═════ DATA
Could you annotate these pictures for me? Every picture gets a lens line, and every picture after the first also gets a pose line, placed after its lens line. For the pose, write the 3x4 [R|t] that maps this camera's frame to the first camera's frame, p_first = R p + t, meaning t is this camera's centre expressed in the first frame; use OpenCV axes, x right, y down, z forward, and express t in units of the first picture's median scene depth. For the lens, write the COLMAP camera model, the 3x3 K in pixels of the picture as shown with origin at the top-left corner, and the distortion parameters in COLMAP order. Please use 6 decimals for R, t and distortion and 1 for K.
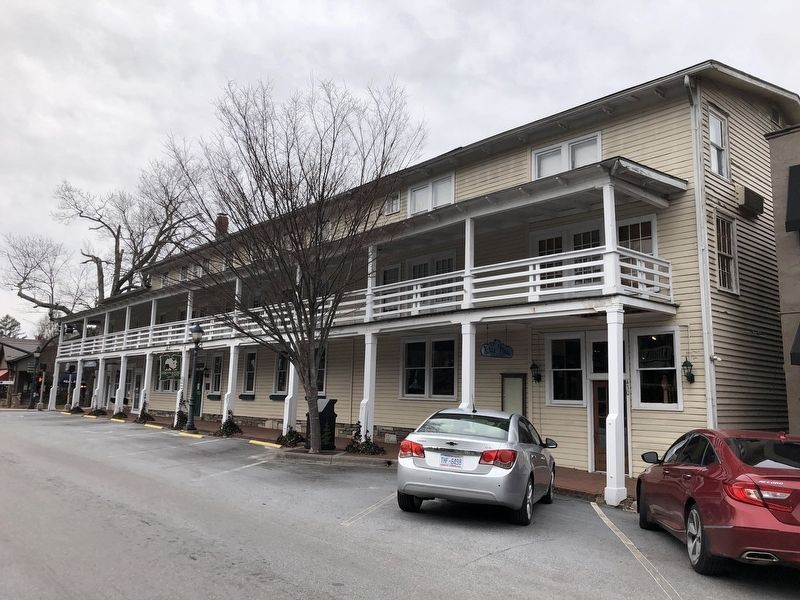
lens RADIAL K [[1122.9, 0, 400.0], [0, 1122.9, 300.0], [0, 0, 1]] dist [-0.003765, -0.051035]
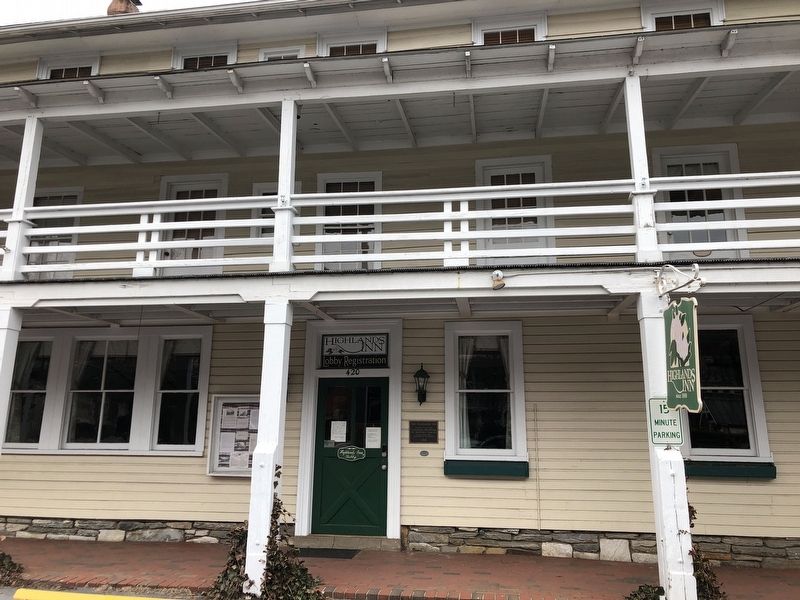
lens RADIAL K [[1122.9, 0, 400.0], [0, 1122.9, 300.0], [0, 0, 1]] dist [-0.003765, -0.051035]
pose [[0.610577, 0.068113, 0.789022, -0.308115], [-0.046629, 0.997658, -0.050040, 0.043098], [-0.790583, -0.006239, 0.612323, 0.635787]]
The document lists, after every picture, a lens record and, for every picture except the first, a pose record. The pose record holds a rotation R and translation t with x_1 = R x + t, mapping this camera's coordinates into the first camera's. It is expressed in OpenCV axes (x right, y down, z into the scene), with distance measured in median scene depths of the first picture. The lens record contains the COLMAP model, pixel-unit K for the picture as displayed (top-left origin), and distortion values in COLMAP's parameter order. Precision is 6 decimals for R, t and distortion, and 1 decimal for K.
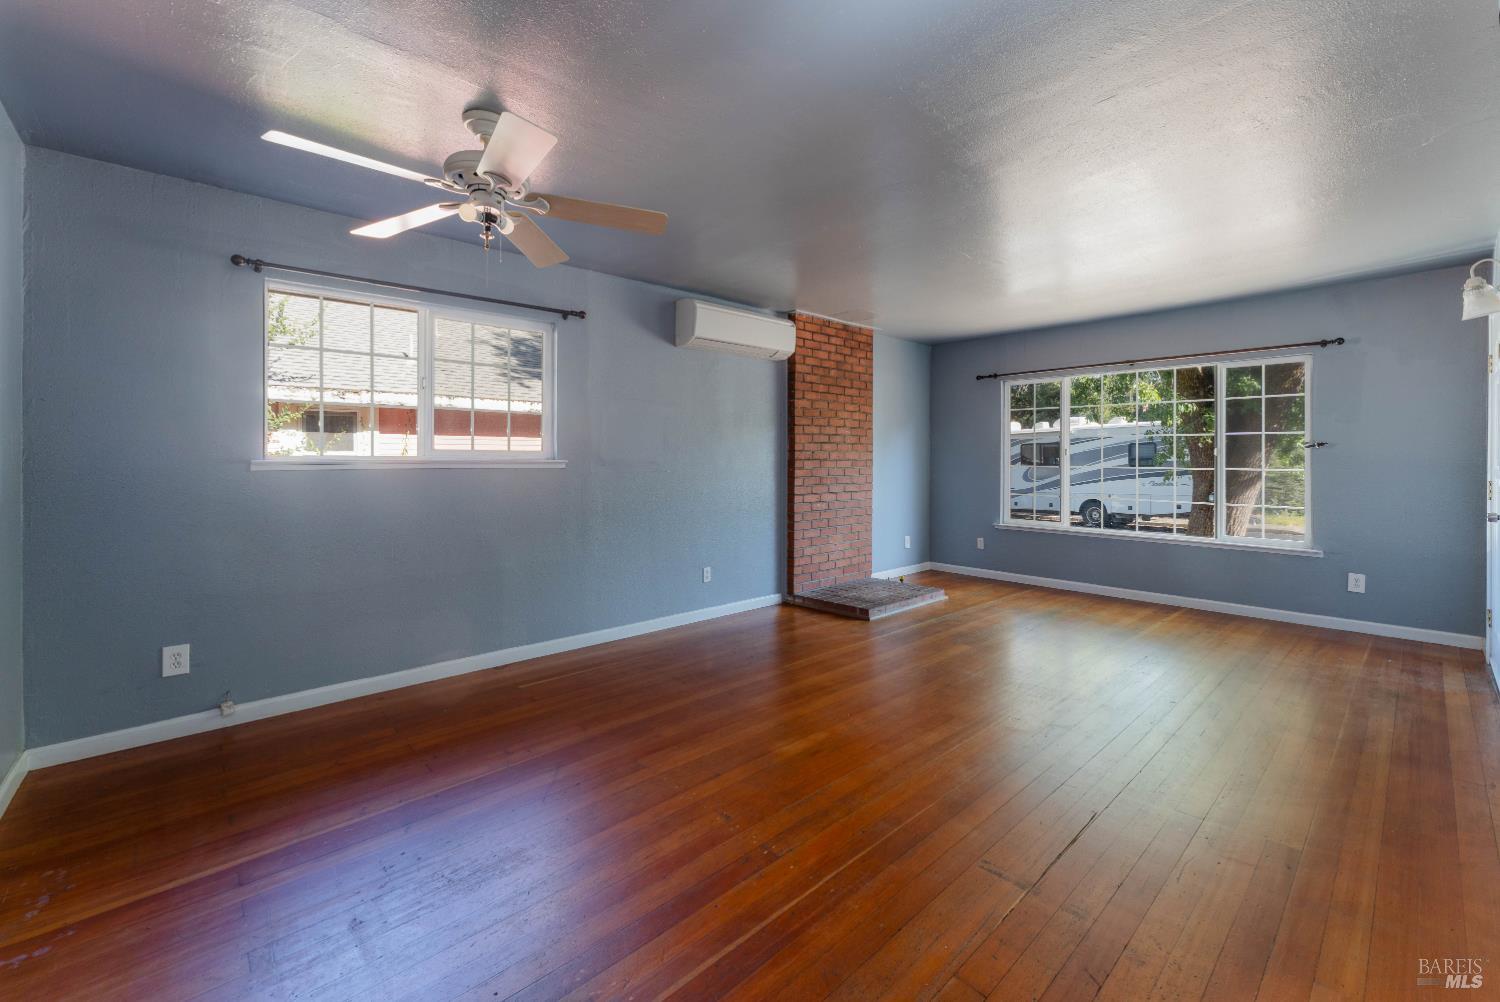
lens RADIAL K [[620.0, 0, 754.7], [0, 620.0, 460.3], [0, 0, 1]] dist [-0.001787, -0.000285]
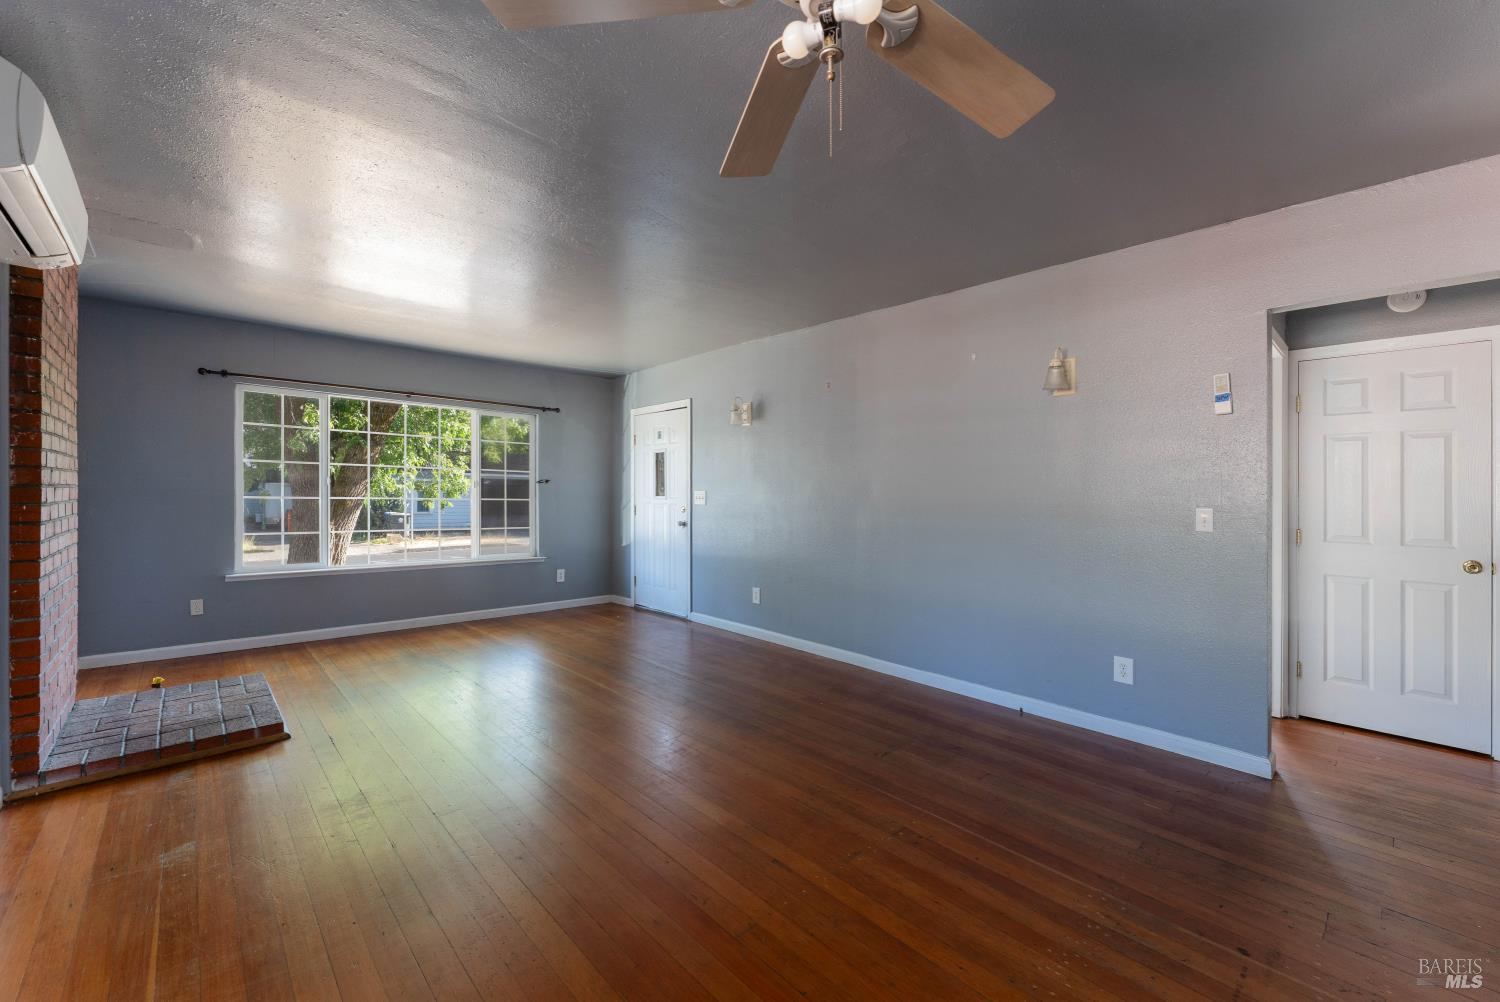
══════════
TASK DETAILS
Without the pictures, retype all of the data above exactly.

EXERCISE RESPONSE
Could you annotate these pictures for me? Every picture gets a lens line, and every picture after the first also gets a pose line, placed after its lens line. For the pose, write the 3x4 [R|t] that maps this camera's frame to the first camera's frame, p_first = R p + t, meaning t is this camera's centre expressed in the first frame; use OpenCV axes, x right, y down, z forward, and express t in units of the first picture's median scene depth. For the lens, write the COLMAP camera model, the 3x3 K in pixels of the picture as shown with origin at the top-left corner, and the distortion parameters in COLMAP order. Please use 6 decimals for R, t and distortion and 1 for K.
lens RADIAL K [[1122.9, 0, 400.0], [0, 1122.9, 300.0], [0, 0, 1]] dist [-0.003765, -0.051035]
lens RADIAL K [[1122.9, 0, 400.0], [0, 1122.9, 300.0], [0, 0, 1]] dist [-0.003765, -0.051035]
pose [[0.610577, 0.068113, 0.789022, -0.308115], [-0.046629, 0.997658, -0.050040, 0.043098], [-0.790583, -0.006239, 0.612323, 0.635787]]
The document lists, after every picture, a lens record and, for every picture except the first, a pose record. The pose record holds a rotation R and translation t with x_1 = R x + t, mapping this camera's coordinates into the first camera's. It is expressed in OpenCV axes (x right, y down, z into the scene), with distance measured in median scene depths of the first picture. The lens record contains the COLMAP model, pixel-unit K for the picture as displayed (top-left origin), and distortion values in COLMAP's parameter order. Precision is 6 decimals for R, t and distortion, and 1 decimal for K.
lens RADIAL K [[620.0, 0, 754.7], [0, 620.0, 460.3], [0, 0, 1]] dist [-0.001787, -0.000285]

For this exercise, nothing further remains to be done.